* YOUR OBJECTIVE
Your job is to transcribe all the records that follow, excluding any pictures.

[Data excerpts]
-----
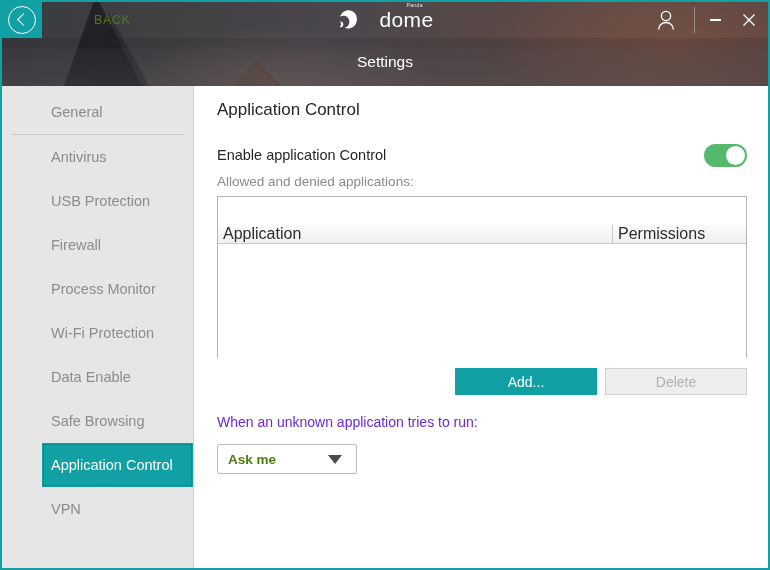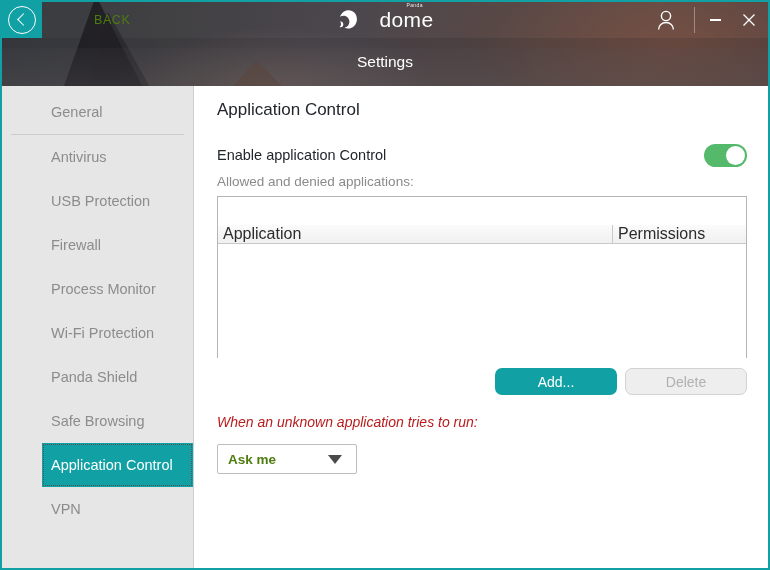--- a/index.html
+++ b/index.html
@@ -452,7 +452,7 @@
         <span>Wi-Fi Protection</span>
       </div>
       <div class="nav-item">
-        <span>Panda Shield</span>
+        <span>Data Enable</span>
       </div>
       <div class="nav-item">
         <span>Safe Browsing</span>

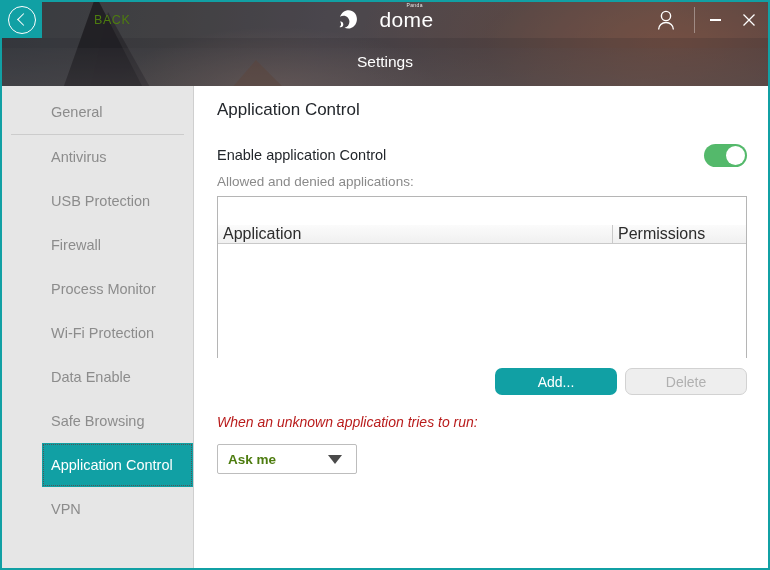--- a/index.html
+++ b/index.html
@@ -318,7 +318,7 @@
     gap: 8px;
   }
   .btn {
-    width: 122px;
+    width: 142px;
     height: 27px;
     font-size: 14px;
     display: flex;
@@ -326,7 +326,6 @@
     justify-content: center;
     box-sizing: border-box;
     cursor: pointer;
-    border-radius: 7px;
   }
   .btn-primary {
     background: #11a0a4;

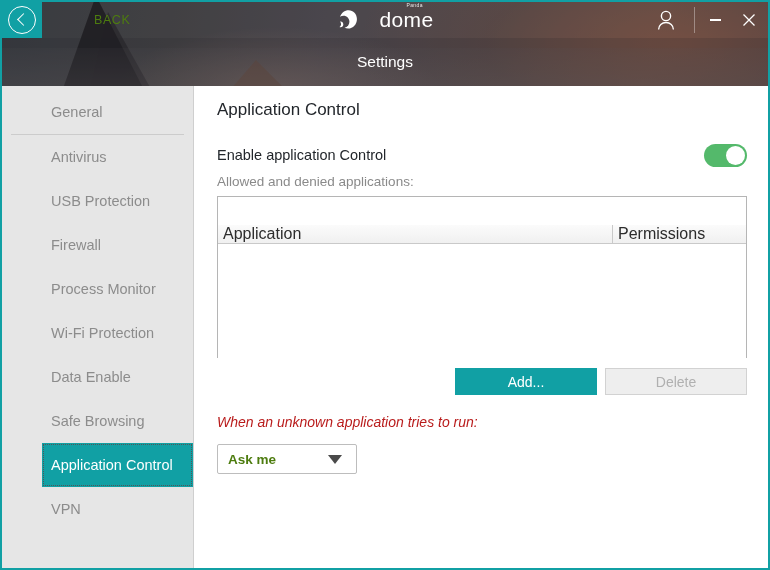--- a/index.html
+++ b/index.html
@@ -343,8 +343,7 @@
     position: absolute;
     left: 22px; top: 328px;
     font-size: 14px;
-    color: #b91c1c;
-    font-style: italic;
+    color: #6d28d9;
   }
   .select {
     position: absolute;

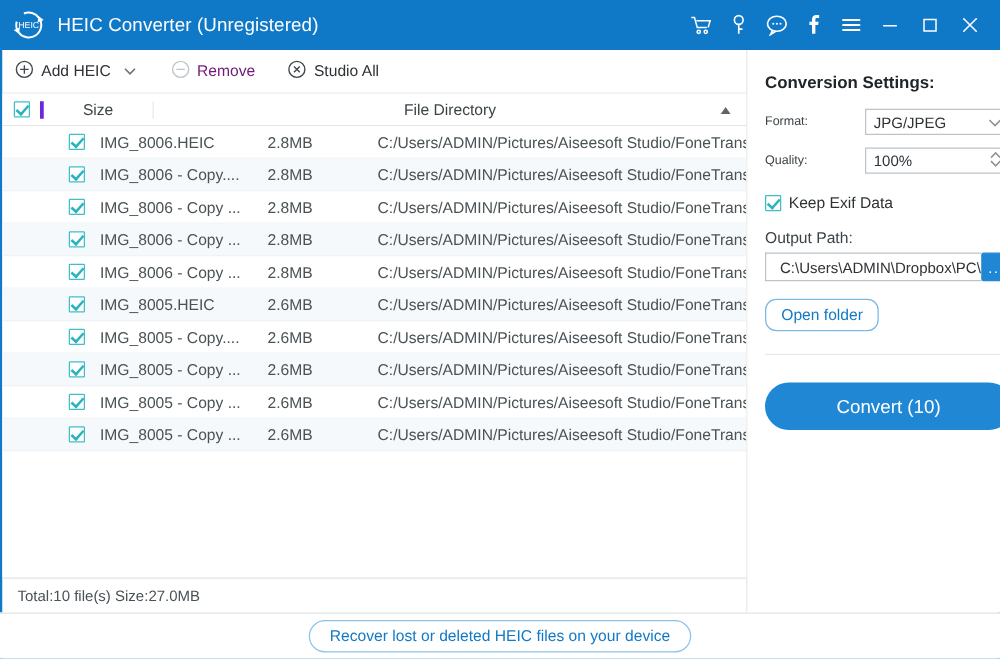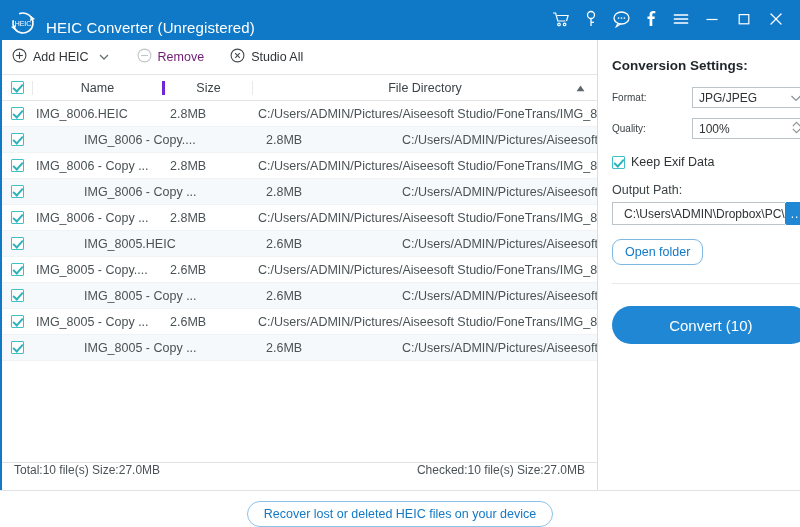--- a/index.html
+++ b/index.html
@@ -27,7 +27,7 @@
     height: 40px;
     background: #0f79c8;
     display: flex;
-    align-items: flex-end;
+    align-items: center;
     flex: 0 0 40px;
     margin: 0 -2px 0 -2px;
     padding: 4px 2px;

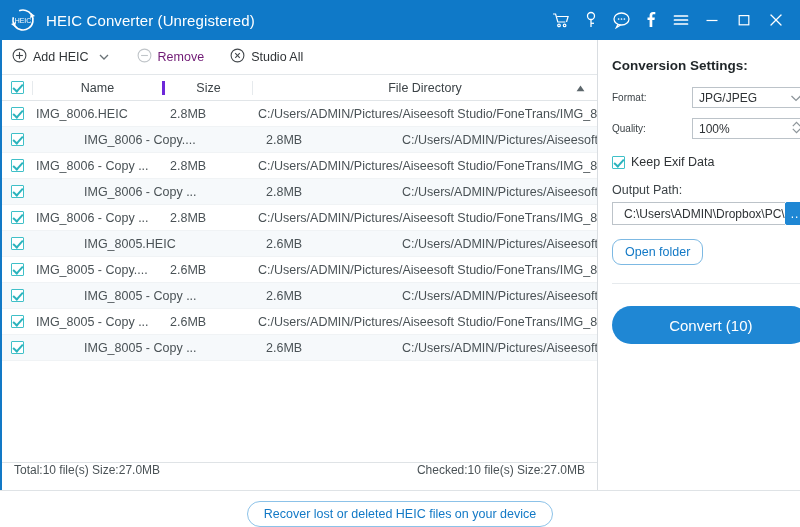--- a/index.html
+++ b/index.html
@@ -476,7 +476,6 @@
           <div class="col-check">
             <span class="cb checked"></span>
           </div>
-          <div class="col-name">Name</div>
           <div class="col-size">Size</div>
           <div class="col-dir">
             <span>File Directory</span>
-----
* YOUR SOLUTION
--- a/index.html
+++ b/index.html
@@ -452,7 +452,7 @@
         <span>Wi-Fi Protection</span>
       </div>
       <div class="nav-item">
-        <span>Panda Shield</span>
+        <span>Data Enable</span>
       </div>
       <div class="nav-item">
         <span>Safe Browsing</span>

--- a/index.html
+++ b/index.html
@@ -318,7 +318,7 @@
     gap: 8px;
   }
   .btn {
-    width: 122px;
+    width: 142px;
     height: 27px;
     font-size: 14px;
     display: flex;
@@ -326,7 +326,6 @@
     justify-content: center;
     box-sizing: border-box;
     cursor: pointer;
-    border-radius: 7px;
   }
   .btn-primary {
     background: #11a0a4;

--- a/index.html
+++ b/index.html
@@ -343,8 +343,7 @@
     position: absolute;
     left: 22px; top: 328px;
     font-size: 14px;
-    color: #b91c1c;
-    font-style: italic;
+    color: #6d28d9;
   }
   .select {
     position: absolute;

--- a/index.html
+++ b/index.html
@@ -27,7 +27,7 @@
     height: 40px;
     background: #0f79c8;
     display: flex;
-    align-items: flex-end;
+    align-items: center;
     flex: 0 0 40px;
     margin: 0 -2px 0 -2px;
     padding: 4px 2px;

--- a/index.html
+++ b/index.html
@@ -476,7 +476,6 @@
           <div class="col-check">
             <span class="cb checked"></span>
           </div>
-          <div class="col-name">Name</div>
           <div class="col-size">Size</div>
           <div class="col-dir">
             <span>File Directory</span>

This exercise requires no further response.